Kelalu was born in the Democratic Republic of Congo and escaped political unrest there when she was 10 years old by moving to Mali. She arrived in the United States five years ago as an unaccompanied refugee minor. Now, she is an American citizen and is excited to vote for the first time in the midterm elections.

“It’s not only the votes that matter, but contributing an educated vote matters, and I feel like it’s important because I need a candidate who will represent my ideals and support my interests. That’s why important for me to raise my voice,” Kelalu said while filling out her first voting ballot.

Duby, from Vietnam, has lived in the United States since 2014. She became a citizen in September of 2022 and explained why it’s important for her to be able to vote, this also being her first time.

“Why I care about voting is the voting isn’t only for myself, but for my generation, my children [and] my grandchildren,” she said.

Duby said that voting is one of the most important ways she can participate in a democracy.

“Even before I could vote I was still watching, and I still cared about who is leading this country, and I still cared about what was happening in the U.S.," she added. "I live here and I’m part of this country. I have a responsibility to care about the system."

Both women live in Warren Village, which provides transitional and affordable private housing for single-parent families. 

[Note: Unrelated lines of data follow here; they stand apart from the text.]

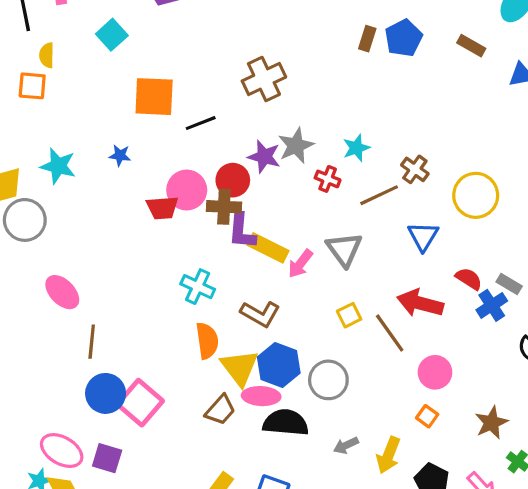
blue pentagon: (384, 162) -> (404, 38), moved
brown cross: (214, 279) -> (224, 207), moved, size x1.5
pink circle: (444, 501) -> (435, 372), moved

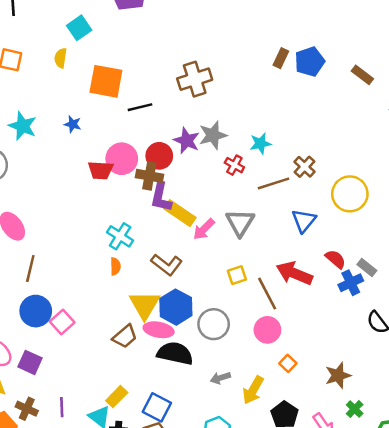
yellow semicircle: (47, 55) -> (61, 58), moved
orange semicircle: (207, 341) -> (115, 266), moved, size x0.6
pink circle: (435, 372) -> (267, 330), moved
pink square: (140, 403) -> (62, 322), size x0.7

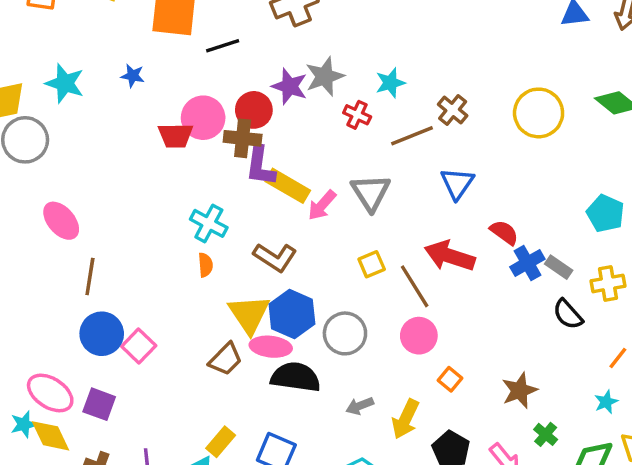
yellow circle: (350, 194) -> (539, 113), moved
gray rectangle: (367, 268) -> (559, 267), moved

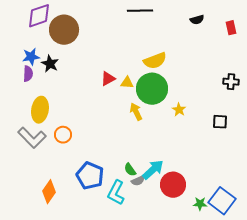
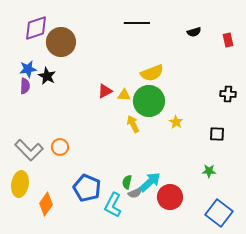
yellow ellipse: (40, 110) -> (20, 184), moved
green semicircle: (130, 170) -> (127, 182), turned 48
green star: (200, 204) -> (209, 171), moved

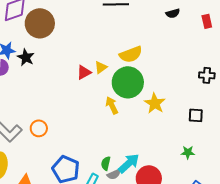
yellow triangle: (124, 95) -> (101, 67), moved, turned -40
yellow star: (176, 122) -> (155, 103), size x1.5

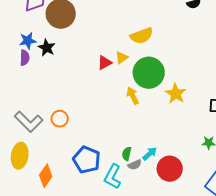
yellow semicircle: (131, 54) -> (142, 36), moved
cyan arrow: (129, 163) -> (150, 154), size x0.7

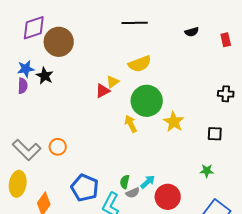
yellow triangle: (122, 58) -> (113, 82), moved

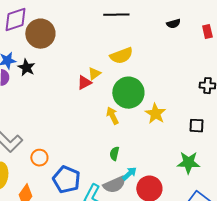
orange circle: (58, 147) -> (39, 158), moved
green star: (207, 171) -> (188, 163), size x1.6
green semicircle: (125, 182) -> (114, 154), moved
gray semicircle: (133, 193) -> (114, 185), size x1.6

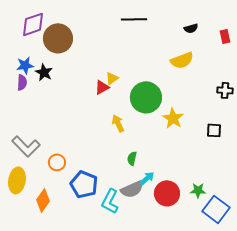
yellow semicircle: (121, 56) -> (182, 60), moved
yellow arrow: (112, 116) -> (118, 123), moved
green star: (188, 163) -> (198, 190), moved, size x0.7

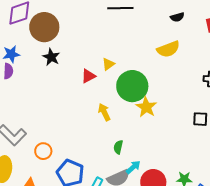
black star: (44, 72) -> (51, 57), moved
yellow triangle: (112, 78) -> (108, 64), moved
yellow star: (173, 118) -> (146, 107), moved

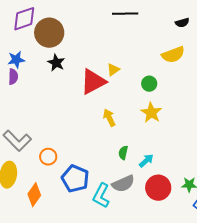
red triangle: (88, 76) -> (93, 82), size x1.8
green circle: (132, 86) -> (149, 84), moved, size x0.5
cyan arrow: (133, 167) -> (146, 161), moved

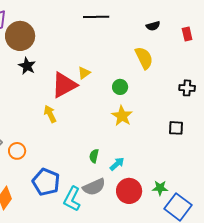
yellow semicircle: (173, 55) -> (144, 58), turned -95
yellow arrow: (109, 118) -> (50, 114), moved
orange circle: (48, 157) -> (17, 151), moved

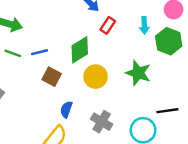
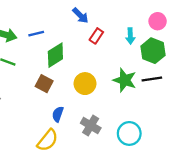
green diamond: (80, 50) -> (55, 55), moved
blue line: (40, 52) -> (36, 34), moved
black line: (167, 111) -> (152, 79), moved

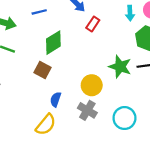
blue line: (36, 34) -> (39, 12), moved
cyan arrow: (130, 36) -> (130, 13), moved
yellow circle: (85, 84) -> (92, 85), moved

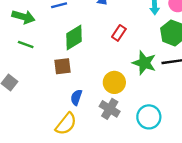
red rectangle: (93, 24) -> (119, 33), moved
brown square: (42, 70) -> (63, 66), turned -35

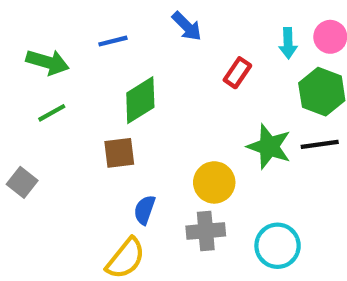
red rectangle: (119, 33) -> (237, 73), moved
green line: (26, 44) -> (52, 113), turned -49
gray cross: (110, 109) -> (206, 231), turned -36

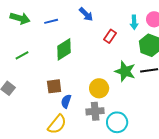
green arrow: (47, 62) -> (20, 18), moved
brown square: (119, 153) -> (54, 86), moved
cyan circle: (278, 246) -> (117, 122), moved

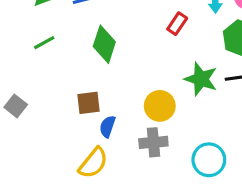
green diamond: (64, 49) -> (104, 44), turned -40
green line: (22, 55) -> (44, 43), moved
cyan circle: (117, 122) -> (209, 160), moved

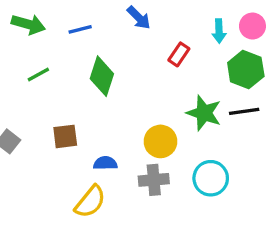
brown square: (89, 103) -> (65, 136), moved
blue semicircle: (108, 127) -> (105, 163), turned 70
cyan circle: (209, 160) -> (211, 178), moved

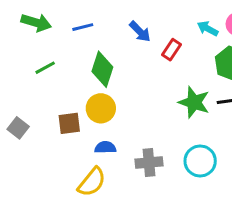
blue arrow: (139, 18) -> (140, 32), moved
cyan arrow: (219, 31) -> (208, 29), turned 120
yellow circle: (160, 141) -> (101, 108), moved

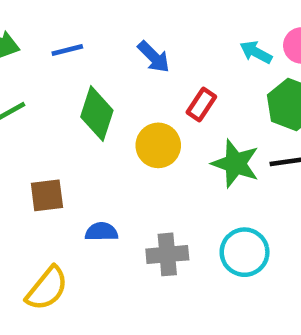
red rectangle: (172, 50) -> (201, 105), moved
yellow circle: (101, 108) -> (158, 145), moved
yellow semicircle: (92, 182) -> (47, 289), moved

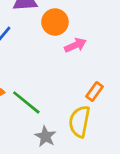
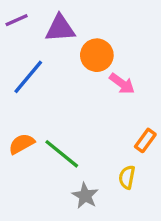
pink arrow: (75, 45) -> (122, 84), turned 60
yellow semicircle: (80, 122) -> (127, 177), size x0.6

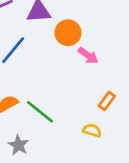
yellow semicircle: (127, 177) -> (92, 130), turned 96
gray star: (85, 196) -> (18, 145), moved

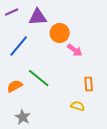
orange rectangle: (107, 101) -> (89, 84), turned -40
green line: (40, 112) -> (39, 78), moved

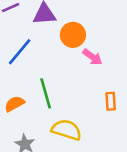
green line: (39, 78) -> (46, 93), turned 35
yellow semicircle: (78, 106) -> (66, 130), moved, size x1.6

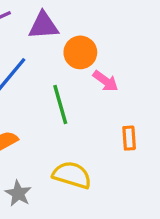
green line: (46, 93) -> (60, 104), moved

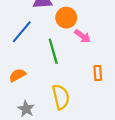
yellow semicircle: (72, 175) -> (61, 97), turned 60

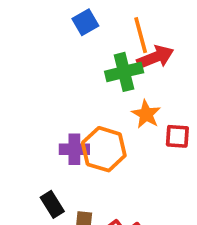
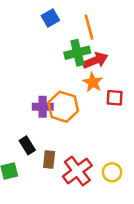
red arrow: (155, 57) -> (95, 60), moved

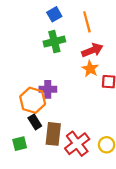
green cross: (77, 53) -> (54, 42), moved
orange hexagon: (63, 107) -> (33, 100), moved
brown rectangle: (49, 159) -> (53, 134), size x1.5

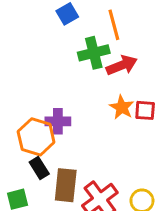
green cross: (54, 42) -> (94, 53), moved
orange star: (90, 69) -> (122, 107), moved

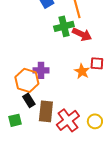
red arrow: (122, 65) -> (82, 34), turned 48
orange star: (122, 107) -> (82, 71), moved

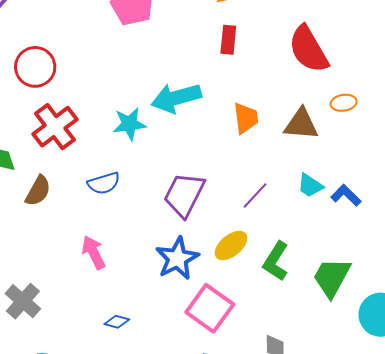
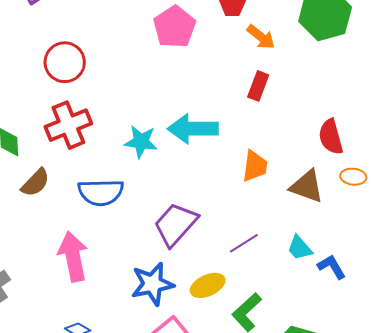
red semicircle: (308, 49) -> (331, 137), moved, size x0.7
blue semicircle: (104, 183) -> (101, 192), size x1.4
pink arrow: (94, 252) -> (73, 257), size x1.4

Kelalu is a full-time nursing student and has a daughter who is almost 18 months old.

“It’s stressful,” she said with a laugh. “It’s a lot; you have to do a lot of research and lots of reading when you major in nursing. But there will be a time when this country expects me to contribute so that’s why I have to focus and know exactly what I’m doing.”

[Related: What’s keeping young voters engaged ahead of midterms]

Duby is working toward a master’s degree in IT management and has a seven-year-old son.

“I already feel like the U.S.A. is my home country. I love the people here," Duby said. "I love how people here have helped me so that I can go back to school to get a degree. I have an opportunity to upgrade my life.”

And part of upgrading her life is being able to take part in a democratic process. Duby said that she voted the same day she received her ballot in the mail.

“Right now," she said, "I’m very happy because my voice can be heard.”